The Residency Requirement Scourge

People with a conservative political outlook tend to like to complain about the low quality of municipal workers. I think this is an exaggeration and  an unfair stereotype, but if people want higher quality public employees, one policy they need to have in their crosshairs is residency requirements.

Arbitrarily restricting your labor market to a small geographic area is the best way I can think of to ensure that a labor market will be uncompetitive, and turn up job candidates of mediocre quality. Everybody likes to think that all the best people live right here in this town, and that’s a cute feel-good idea, but obviously if you expand your labor market to the entire United States, odds are you can attract a wider range of quality candidates, and the candidate who’s truly best will emerge from a more competitive process. Local government isn’t a local jobs program. The purpose is to deliver high quality public services, and to do that you need the highest quality workers.

Bernie O’Hare is exactly right about this:

Northampton County row officers are ministerial. They are not decision-makers. In the Recorder of Deeds Office, for example, I can record a ham sandwich as long as it is acknowledged, properly notarized and has a tax ID number. These clerks would have to take it because they have no discretion. It doesn’t matter whether they live in Easton or Emmaus.
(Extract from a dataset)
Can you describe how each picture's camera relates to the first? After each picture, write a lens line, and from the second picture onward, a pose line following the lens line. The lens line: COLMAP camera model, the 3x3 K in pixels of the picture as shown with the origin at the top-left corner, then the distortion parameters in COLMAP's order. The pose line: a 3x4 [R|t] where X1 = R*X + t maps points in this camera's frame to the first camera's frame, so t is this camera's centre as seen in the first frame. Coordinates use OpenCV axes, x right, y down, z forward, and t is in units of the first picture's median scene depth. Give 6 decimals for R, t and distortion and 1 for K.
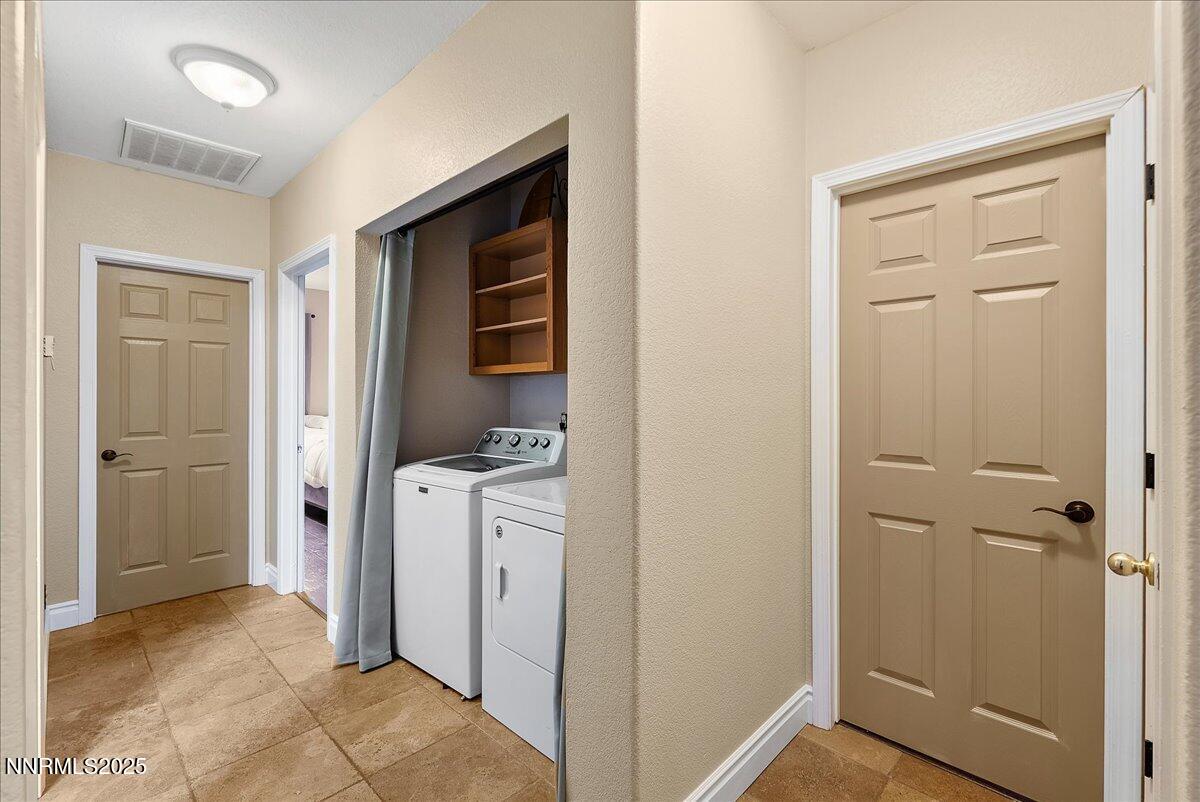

So what public policy is served by requiring them to reside inside the County? You could argue that a person who lives here is more invested in his community and cares more. But couldn’t that be said of all County workers? And in my experience, it’s just not true. A strong work ethic and dedication to duty has very little to do with where someone lives. An Allentown or Phillipsburg resident might very well be a much harder worker than someone who lives just two blocks away from the courthouse.

What this proposal really does is penalize anyone who wants to be a department head. At least thirty per cent of the county workforce lives in New Jersey. This legislation tells them they can never aspire for more than a minor promotion. It also making their lives harder. It reduces their opportunities to find affordable housing, or to be close to family members who help with child-rearing and other intangibles.

If also flies in the face of regionalism. If we are really interested in promoting the Lehigh Valley, a residency requirement should include Lehigh, Warren and Monroe County.

Finally, it reduces the pool of available employees, making it more difficult to find good and qualified people.


  1. Actually people of all political persuasions, when asked privately, will admit the staggering level of mediocrity or worse that exists with government employees.

    Problem is Democrats can’t be honest about it because they have to whore themselves out to the public employee unions to keep the contributions rolling in.

    Government is the textbook example for doing less with more. Example – what’s the incentive for a bureaucrat? To make his budget larger, not to be more efficient. That’s how he measures his worth.

    We need to first prohibit public employee unions from playing any role in the political process (you’ll feel so much better Jon when you don’t have to be a whore), and then turn the entire employment model upside down so that the taxpayer’s interests are put first.

  2. Except for emergency services personnel I support it, have for years.

    And how a bureaucrat values himself is not stock boilerplate it’s Management 101. First step in learning how to manage people is you need to figure out what motivates them and use it to the company’s and their advantage. When that motivation point is contrary to the interests of the company (as is the case when budget size trumps efficiency) one of two things needs to happen – either the employee changes, or the employee goes.

    That doesn’t happen in the public sector which is just one of the many reasons it’s so damn inefficient.

    • Jon Geeting says:

      I agree that public sector institutional design can give workers bad incentives, but organizations can always be made better. I just don’t like the fatalism, or the idea that there’s something inherently wrong with the people, when the problem is more about the institutions.

      • Government jobs attract people without much ambition or drive. I’m sorry but that’s the truth.

        Why? For one, there’s no significant potential financial upside or opportunity for advancement. You’ll get slightly overpaid, and you’ll have gold-plated retirement benefits guaranteed by the taxpayer, but you’ll never be a heavy financial hitter, never independently wealthy.

        The compensation structure that’s in place now also has eliminated the “civil servant” bullshit. Working for the government now provides compensation in excess of similar private sector positions.

        So when your organization is designed to attract unmotivated people, you get unmotivated people and they do a lousy job.